Adam Ashley-Cooper (Photo: Paul Barkley/LookPro)

But maybe rugby league can.

It’s clear doing the same thing isn’t going to change things. Therefore, the ARU needs to look outside the box and ask for assistance.

Supercoach Wayne Bennett recently signed a deal with the South Sydney Rabbitohs for 2020-2021. The tenth Rugby World Cup will take place in 2023. Perhaps the ARU can negotiate with Bennett to take the helm of the Wallabies in preparation for that tournament.

Bennett will bring with him media interest, which will translate to increased coverage of the code in league strongholds.


Bennett has an aura. He may not possess the nuanced knowledge of a specialist rugby union coach, but he always brings out the best in his players, which Cheika has been unable to do.

Bennett builds his teams around steely defence, determination and patience. The English rugby league team have progressed remarkably under his mentorship.

The appointment of Bennett will have the added benefit of making it more appealing for league players to cross codes.

The ARU should support the coach and throw the chequebook at as many league players as they can. Kalyn Ponga, Valentine Holmes, Jordan McLean, Coen Hess, Cameron Munster, Tevita Pangai Junior, David Klemmer – whoever is available.

Negotiate with the players to make a short transition.
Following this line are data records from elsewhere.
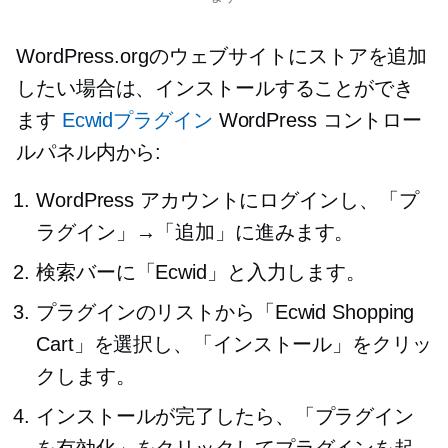
WordPress.orgのウェブサイトにストアを追加
したい場合は、インストールすることができ
ます
Ecwidプラグイン
WordPress コントロー
ルパネル内から:
WordPress アカウントにログインし、「プ
ラグイン」→「追加」に進みます。
検索バーに「Ecwid」と入力します。
プラグインのリストから「Ecwid Shopping
Cart」を選択し、「インストール」をクリッ
クします。
インストールが完了したら、「プラグイン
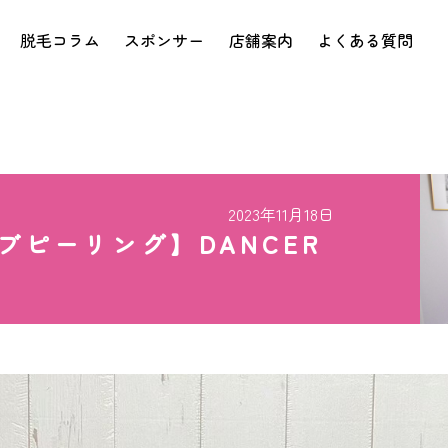
脱毛コラム
スポンサー
店舗案内
よくある質問
2023年11月18日
ブピーリング】DANCER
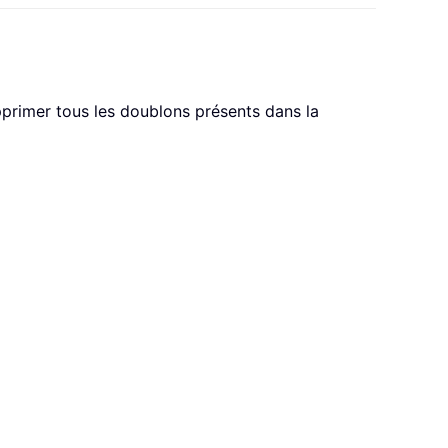
pprimer tous les doublons présents dans la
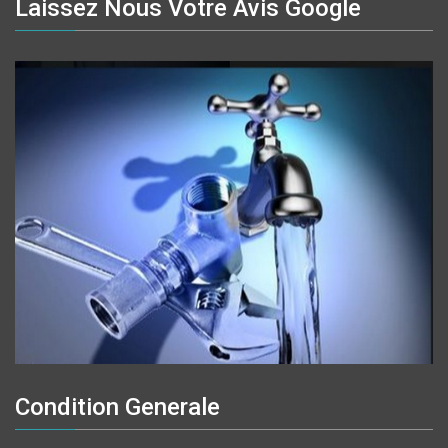
Laissez Nous Votre Avis Google
Condition Generale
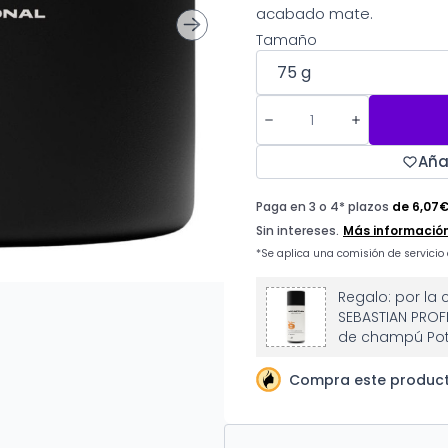
acabado mate.
Tamaño
Aña
Regalo: por la
SEBASTIAN PROFE
de champú Poti
Compra este product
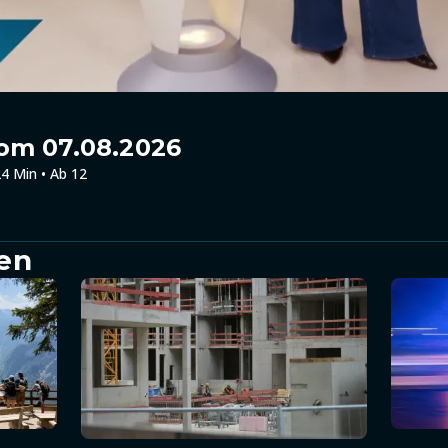
om 07.08.2026
4 Min • Ab 12
en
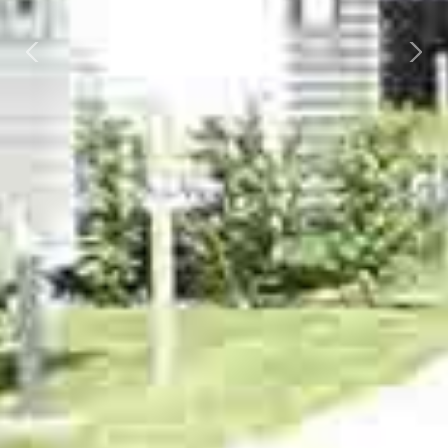
Previous
Nex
After the short-term contracts have expired, some may stay converted, some may return to league.

But the objective will have been achieved.

I don’t agree with the argument that ‘the game is too difficult’ for league players to learn. These are elite athletes. Give them an off-season of training, a full Super Rugby season, another off-season, and they’ll be primed for 2023.
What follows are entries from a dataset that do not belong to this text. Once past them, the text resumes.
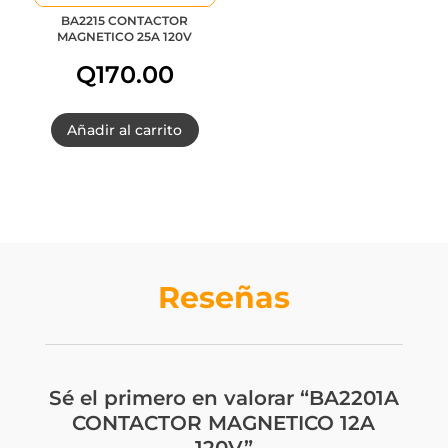
BA2215 CONTACTOR
MAGNETICO 25A 120V
Q
170.00
Añadir al carrito
Reseñas
Sé el primero en valorar “BA2201A
CONTACTOR MAGNETICO 12A
120V”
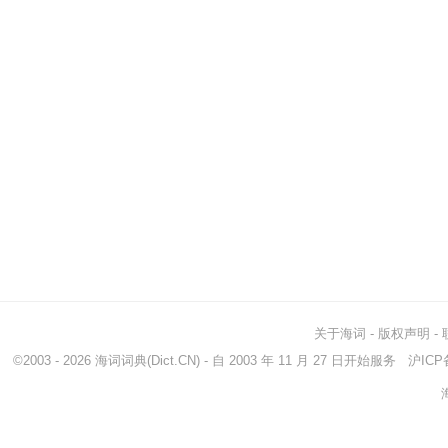
关于海词
-
版权声明
-
©2003 - 2026
海词词典
(Dict.CN) - 自 2003 年 11 月 27 日开始服务
沪ICP备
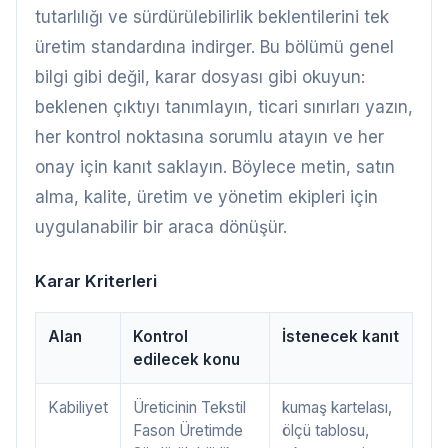
tutarlılığı ve sürdürülebilirlik beklentilerini tek
üretim standardına indirger. Bu bölümü genel
bilgi gibi değil, karar dosyası gibi okuyun:
beklenen çıktıyı tanımlayın, ticari sınırları yazın,
her kontrol noktasına sorumlu atayın ve her
onay için kanıt saklayın. Böylece metin, satın
alma, kalite, üretim ve yönetim ekipleri için
uygulanabilir bir araca dönüşür.
Karar Kriterleri
Alan
Kontrol
İstenecek kanıt
edilecek konu
Kabiliyet
Üreticinin Tekstil
kumaş kartelası,
Fason Üretimde
ölçü tablosu,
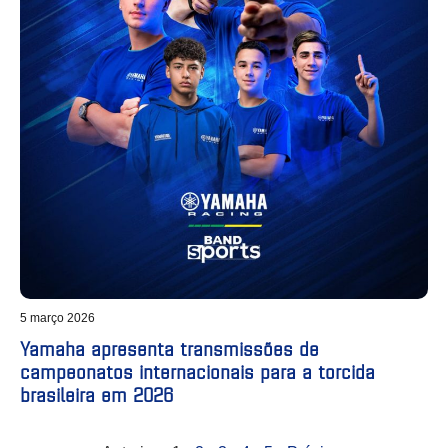
5 março 2026
Yamaha apresenta transmissões de
campeonatos internacionais para a torcida
brasileira em 2026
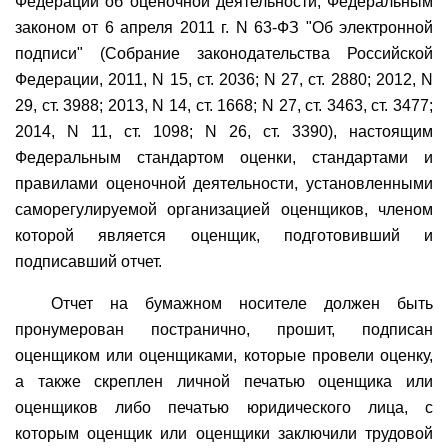
Федерации об оценочной деятельности, Федеральным
законом от 6 апреля 2011 г. N 63-ФЗ "Об электронной
подписи" (Собрание законодательства Российской
Федерации, 2011, N 15, ст. 2036; N 27, ст. 2880; 2012, N
29, ст. 3988; 2013, N 14, ст. 1668; N 27, ст. 3463, ст. 3477;
2014, N 11, ст. 1098; N 26, ст. 3390), настоящим
Федеральным стандартом оценки, стандартами и
правилами оценочной деятельности, установленными
саморегулируемой организацией оценщиков, членом
которой является оценщик, подготовивший и
подписавший отчет.
Отчет на бумажном носителе должен быть
пронумерован постранично, прошит, подписан
оценщиком или оценщиками, которые провели оценку,
а также скреплен личной печатью оценщика или
оценщиков либо печатью юридического лица, с
которым оценщик или оценщики заключили трудовой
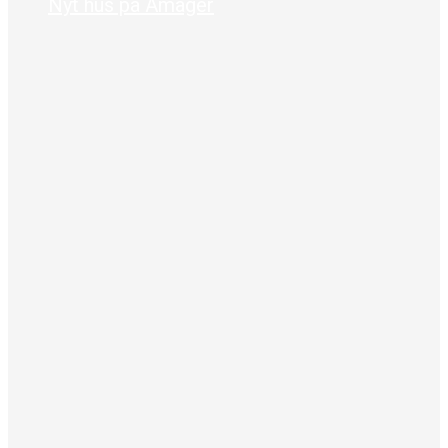
Nyt hus på Amager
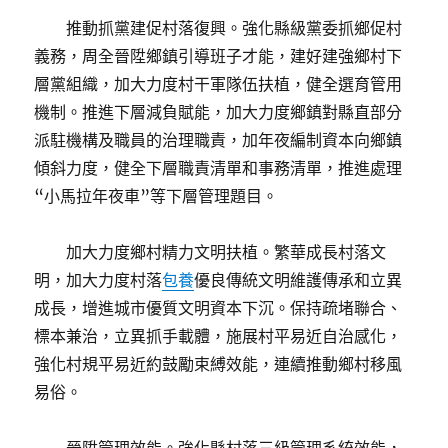
推動抓黨建促村落復興。強化縣級黨委抓鄉促村
義務，周全晉陞鄉鎮引導班子才能，建好建強鄉村下
層黨組織，加大力度村干軍隊伍扶植，健全選育管用
機制。推進下層減負賦能，加大力度鄉鎮對縣直部分
派駐機構及職員的治理職責，加年夜編制資本向鄉鎮
傾斜力度，健全下層職責清單和事務清單，推進處理
“小馬拉年夜車”等下層管理題目。
加大力度鄉村精力文明扶植。繁華成長村落文
明，加大力度村落
包養
優良傳統文明維護傳承和立異
成長，增進城市優質文明資本下沉。保持疏堵聯合、
標本兼治，立異抓手載體，施展村平易近自治感化，
強化村規平易近約鼓勵束縛效能，連續推動鄉村移風
易俗。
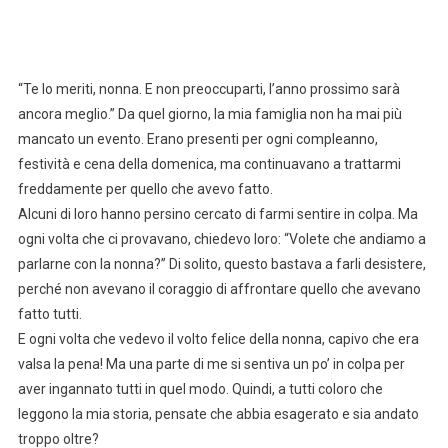
“Te lo meriti, nonna. E non preoccuparti, l’anno prossimo sarà
ancora meglio.” Da quel giorno, la mia famiglia non ha mai più
mancato un evento. Erano presenti per ogni compleanno,
festività e cena della domenica, ma continuavano a trattarmi
freddamente per quello che avevo fatto.
Alcuni di loro hanno persino cercato di farmi sentire in colpa. Ma
ogni volta che ci provavano, chiedevo loro: “Volete che andiamo a
parlarne con la nonna?” Di solito, questo bastava a farli desistere,
perché non avevano il coraggio di affrontare quello che avevano
fatto tutti.
E ogni volta che vedevo il volto felice della nonna, capivo che era
valsa la pena! Ma una parte di me si sentiva un po’ in colpa per
aver ingannato tutti in quel modo. Quindi, a tutti coloro che
leggono la mia storia, pensate che abbia esagerato e sia andato
troppo oltre?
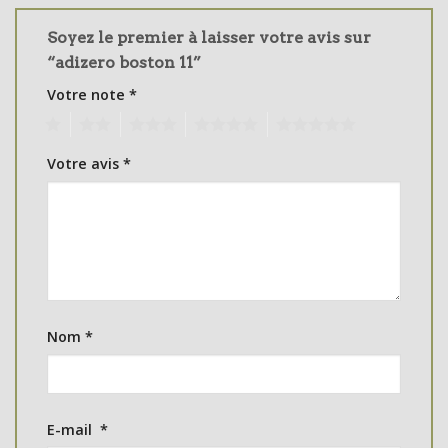
Soyez le premier à laisser votre avis sur
“adizero boston 11”
Votre note
*
1
2
3
4
5
Votre avis
*
Nom
*
E-mail
*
Marika Koroibete made a successful transition to union after one off-season. The same goes for Cooper Vuna, Mat Rogers, Wendell Sailor, Lote Tuqiri, Curtis Rona, Israel Folau, Sonny Bill Williams, Sam Burgess, Brad Thorn, etc.
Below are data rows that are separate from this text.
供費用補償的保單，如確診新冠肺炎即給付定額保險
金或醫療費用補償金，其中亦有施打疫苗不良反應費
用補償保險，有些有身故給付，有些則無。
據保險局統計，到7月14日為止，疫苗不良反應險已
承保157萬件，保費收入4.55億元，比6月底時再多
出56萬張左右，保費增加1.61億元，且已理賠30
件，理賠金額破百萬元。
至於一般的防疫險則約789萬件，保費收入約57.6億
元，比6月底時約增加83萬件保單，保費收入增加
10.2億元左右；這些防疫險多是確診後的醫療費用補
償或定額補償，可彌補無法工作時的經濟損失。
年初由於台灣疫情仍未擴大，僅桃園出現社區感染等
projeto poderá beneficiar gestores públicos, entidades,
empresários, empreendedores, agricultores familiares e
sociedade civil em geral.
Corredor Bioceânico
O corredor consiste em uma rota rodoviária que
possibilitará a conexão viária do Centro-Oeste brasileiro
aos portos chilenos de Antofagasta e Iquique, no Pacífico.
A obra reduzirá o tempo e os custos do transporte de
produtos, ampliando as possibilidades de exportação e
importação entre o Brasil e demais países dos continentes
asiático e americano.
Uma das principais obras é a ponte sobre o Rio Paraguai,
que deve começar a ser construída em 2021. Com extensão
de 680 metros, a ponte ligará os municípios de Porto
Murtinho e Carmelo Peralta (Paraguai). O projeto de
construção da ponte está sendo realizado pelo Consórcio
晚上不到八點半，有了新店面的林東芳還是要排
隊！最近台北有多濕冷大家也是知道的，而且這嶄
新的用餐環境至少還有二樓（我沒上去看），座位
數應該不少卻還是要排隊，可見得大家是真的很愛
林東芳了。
All Blacks player Sonny Bill Williams

Sonny Bill Williams (AAP Image/Dave Hunt)

A league convert backline, coupled with a few in the forward pack, would win the tournament.

Keep the game plan simple. Work on the fundamentals. Keep the ball in hand. Use the league players’ superior fitness to tire out the opposition. Bring in the backs around the ball to create opportunities. Defend well. Attack patiently.

Potential 2023 Rugby World Cup Wallabies:

1. Scott Sio
2. Folau Fainga’a
3. Jake Trbojevic
4. Coen Hess
5. David Klemmer
6. Angus Crichton
7. Michael Hooper
8. Jordan McLean

9. Damien Cook
10. Luke Keary
11. Israel Folau
12. Michael Morgan
13. Latrell Mitchell
14. Valentine Holmes
15. James Tedesco

There’s no reason why union and league cannot work together to dismantle the All Blacks and rekindle the nation’s support for the Wallabies.

Petty bickering and silly rivalries are all that’s stopping the Wallabies from being great again.


The ball is in the ARU’s hands. They need to reach out and take the first step. Or else wither and die.